If you're done with the data on the input stream, either because you've peaked it and you're done or you want to skip specific elements, this is the way to do it. The function is quite low overhead for fundamental types, for objects, it will call the requisite destructor (if the element wasn't pushed to the output queue) before releasing the memory. If you've made a push call to an output port using a reference from a peek call from the input port then you can still use this function safely. The memory will be returned to the input queue and transferred to the output queue.

   /** 
    * recycle - so you want to ignore some items from the
    * input stream without ever even looking at them?
    * This is the function for you. It is also used with the
    * peek call in order to invalidate or free memory to the
    * queue so that the next peek or pop operation will see a
    * a different location. This function should always be called
    * just in case you don't use the item again. If you've pushed
    * items from a peek call, the recycle call will be ignored
    * so that the same memory allocation can be used down stream
    * (NOTE: this is only for object types, for primitive types or
    * items less than or equal to a single cache line in size then
    * then the item is simply copied, as in by value to the down
    * stream queue). Bottom line, if you want to remove items and
    * ignore the item from the input queue in the most efficient way, 
    * use this function, it's totally safe.
    * @param   range - const std::size_t
    */
   void recycle( const std::size_t range = 1 )

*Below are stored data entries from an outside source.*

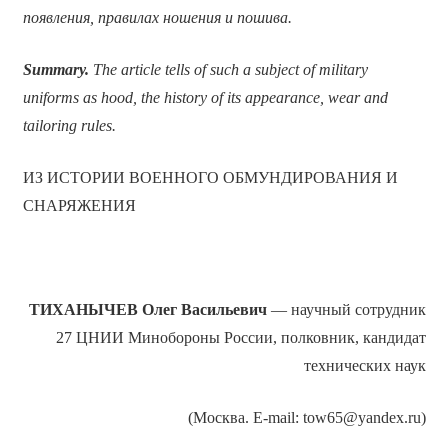
появления, правилах ношения и пошива.
Summary.
The article tells of such a subject of military
uniforms as hood, the history of its appearance, wear and
tailoring rules.
ИЗ ИСТОРИИ ВОЕННОГО ОБМУНДИРОВАНИЯ И
СНАРЯЖЕНИЯ
ТИХАНЫЧЕВ Олег Васильевич
— научный сотрудник
27 ЦНИИ Минобороны России, полковник, кандидат
технических наук
(Москва. E-mail: tow65@yandex.ru)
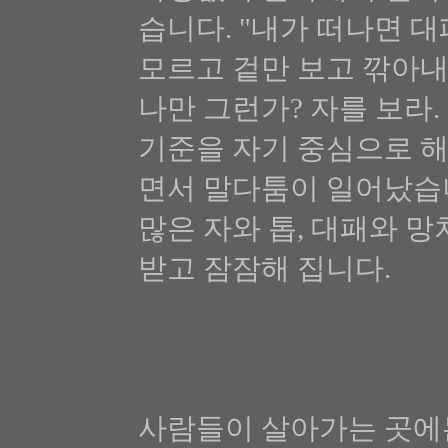
습니다. "내가 떠나면 대
모르고 겉만 보고 깎아내니
나만 그런가? 자를 보라.
기준을 자기 중심으로 해
면서 말다툼이 일어났습니
많은 자와 톱, 대패와 
받고 잠잠해 집니다.
사람들이 살아가는 곳에는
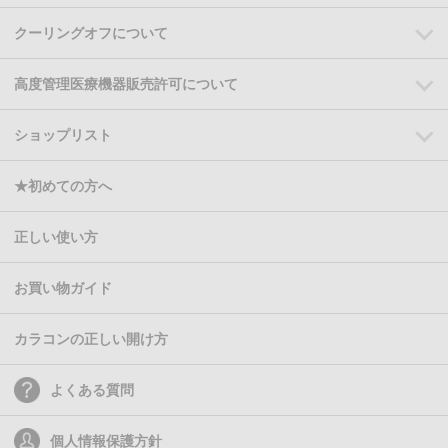
クーリングオフについて
高度管理医療機器販売許可について
ショップリスト
★初めての方へ
正しい使い方
お買い物ガイド
カラコンの正しい開け方
よくある質問
個人情報保護方針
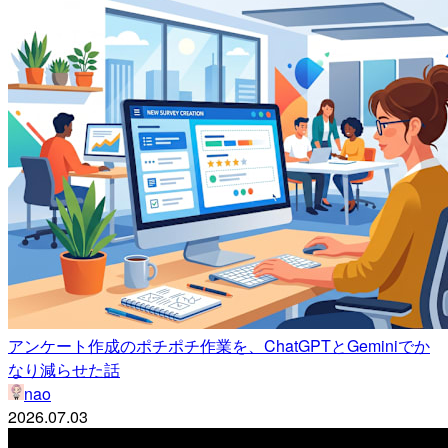
アンケート作成のポチポチ作業を、ChatGPTとGeminiでか
なり減らせた話
nao
2026.07.03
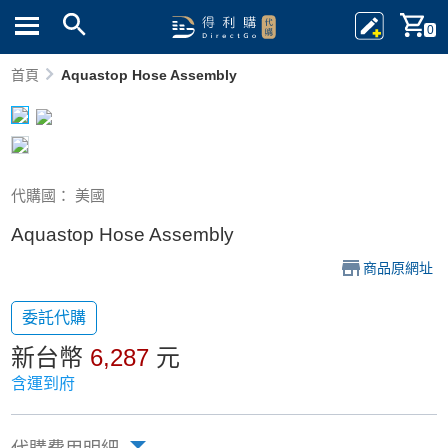
0
首頁
Aquastop Hose Assembly
代購國： 美國
Aquastop Hose Assembly
商品原網址
委託代購
新台幣
6,287
元
含運到府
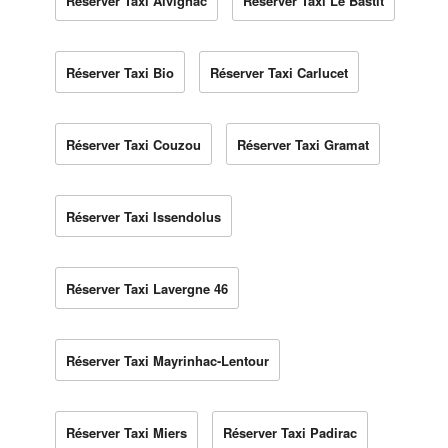
Réserver Taxi Alvignac
Réserver Taxi Le Bastit
Réserver Taxi Bio
Réserver Taxi Carlucet
Réserver Taxi Couzou
Réserver Taxi Gramat
Réserver Taxi Issendolus
Réserver Taxi Lavergne 46
Réserver Taxi Mayrinhac-Lentour
Réserver Taxi Miers
Réserver Taxi Padirac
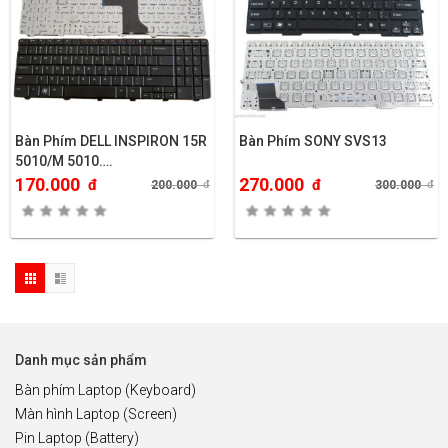
Bàn Phím DELL INSPIRON 15R
Bàn Phím SONY SVS13
5010/M 5010….
170.000
270.000
đ
đ
200.000
đ
300.000
đ
Danh mục sản phẩm
Bàn phím Laptop (Keyboard)
Màn hình Laptop (Screen)
Pin Laptop (Battery)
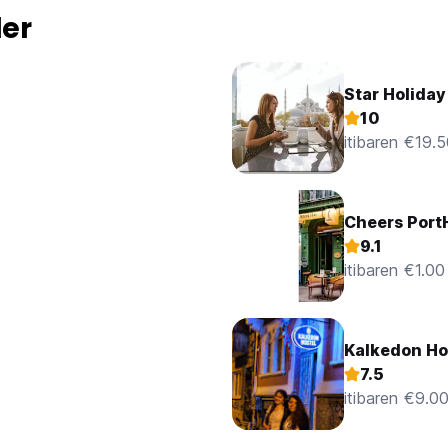
ler
Star Holiday
10
itibaren €19.
Cheers Port
9.1
itibaren €1.00
Kalkedon Ho
7.5
itibaren €9.0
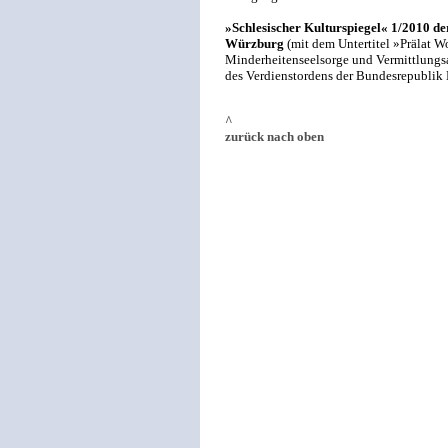
»Schlesischer Kulturspiegel« 1/2010 de
Würzburg
(mit dem Untertitel »Prälat W
Minderheitenseelsorge und Vermittlungsa
des Verdienstordens der Bundesrepublik 
^
zurück nach oben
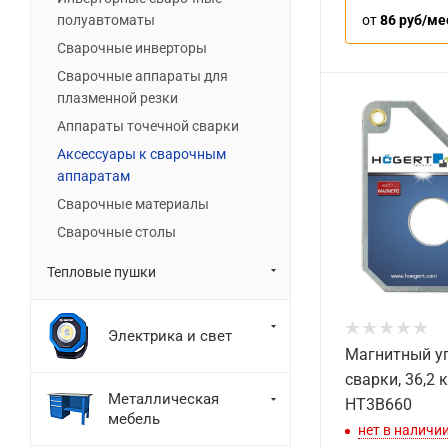
от
86 руб/ме
полуавтоматы
Сварочные инверторы
Сварочные аппараты для
плазменной резки
Аппараты точечной сварки
Аксессуары к сварочным
аппаратам
Сварочные материалы
Сварочные столы
Тепловые пушки
Электрика и свет
Магнитный у
сварки, 36,2 
Металлическая
HT3B660
мебель
нет в наличи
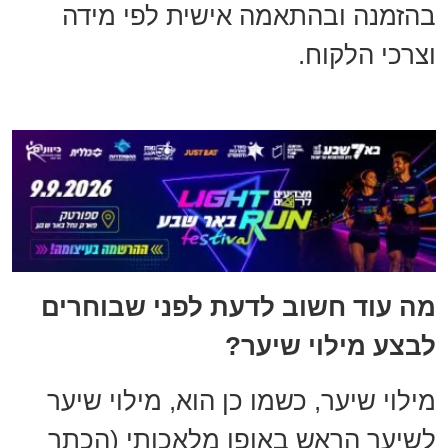
בהזמנה ובהתאמה אישית לפי מידה
וצרכי הלקוח.
מה עוד חשוב לדעת לפני שבוחרים
לבצע מילוי שיער?
מילוי שיער, כשמו כן הוא, מילוי שיער
לשיער הראש באופן מלאכותי (הכתר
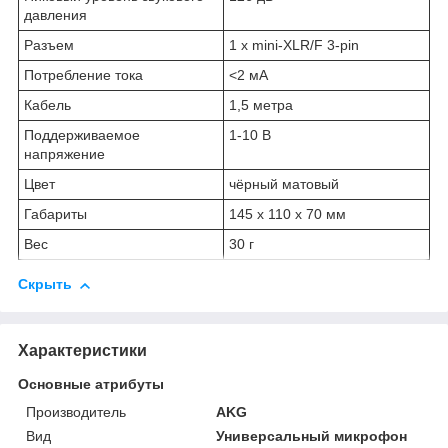
давления
Разъем
1 х mini-XLR/F 3-pin
Потребление тока
<2 мА
Кабель
1,5 метра
Поддерживаемое
1-10 В
напряжение
Цвет
чёрный матовый
Габариты
145 х 110 х 70 мм
Вес
30 г
Скрыть
Характеристики
Основные атрибуты
Производитель
AKG
Вид
Универсальный микрофон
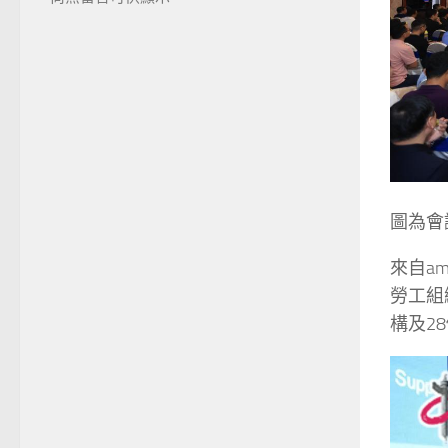
圖為會
來自am
勞工組
構及2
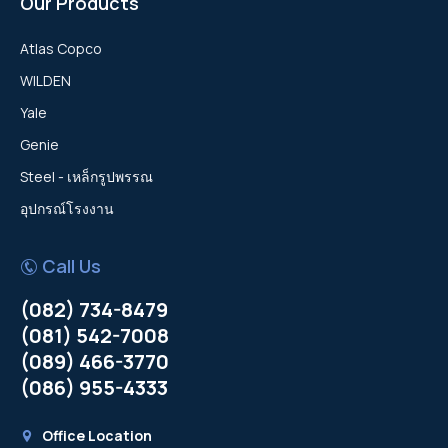
Our Products
Atlas Copco
WILDEN
Yale
Genie
Steel - เหล็กรูปพรรณ
อุปกรณ์โรงงาน
Call Us
(082) 734-8479
(081) 542-7008
(089) 466-3770
(086) 955-4333
Office Location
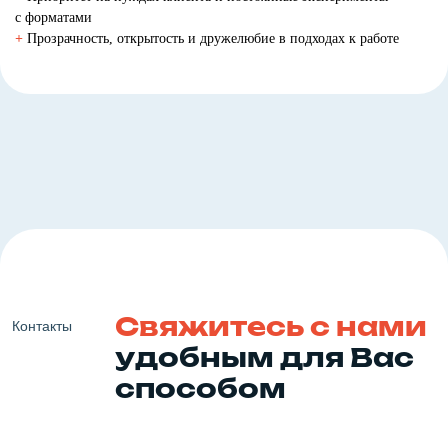
с форматами
+
Прозрачность, открытость и дружелюбие в подходах к работе
Свяжитесь с нами
Контакты
удобным для Вас
способом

Checking capacity on ports

Sometimes it is necessary to see if a port would block when attempting to allocate or push, there are several helper functions that will enable the programmer to check before calling blocking functions. These functions are:

Size

   /**
    * size - returns the current size of this FIFO
    * @return  std::size_t
    */
   virtual std::size_t size() = 0;

Space_Avail

   /**
    * space_avail - convenience function to get the current
    * space available in the FIFO, could otherwise be calculated
    * by taking the capacity() - size().
    * @return std::size_t
    */
   virtual std::size_t space_avail() = 0;

Capacity

   /**
    * capacity - returns the set maximum capacity of the 
    * FIFO.
    * @return std::size_t
    */
   virtual std::size_t capacity() = 0;

Choosing between ports

Often the programmer wants to select amongst a set of incoming ports to pop data from the ports only with data or just the first port that has data. To facilitate this type of transaction, RaftLib implements a select statement.

/**
 * within a kernel, e.g., within the run function, the programmer
 * wishes to select amongst several input ports, the return value 
 * is a raft::select_t object which is described in the text containing both the
 * count of available input data elements and the port on which those
 * elements can be found.
 */
auto ret_val = raft::select::in( input, "x_1", "x_2", "x_3" );

The _select_t type returned by raft::select::in contains a count (as the first element), and a std::reference to the FIFO object that contains those elements. The raft::select::in function randomly returns a full port, keeping the programmer from having to ensure they keep track of which port the data came from (in most cases) given the function itself provides a relatively uniform return.

When accessing ret_val the programmer (as an example) could do the following:

/**
 * check ret_val.first for the length, if greater than zero, 
 * proceed.
 */
if( ret_val.first > 0 )
{
   type_t x;
   /** 
    * don't forget the "get()" that must be added on 
    * the second element of the raft::select_t object
    * since it is a reference_wrapper we must do so until
    * we get a dot overload, which hopefully will be soon
    * for this. Doesn't necessarily need a pop, any port
    * operation for input will do.
    */
   ret_val.second.get().pop( x );
   output[ "y_1" ].push( x ); 
}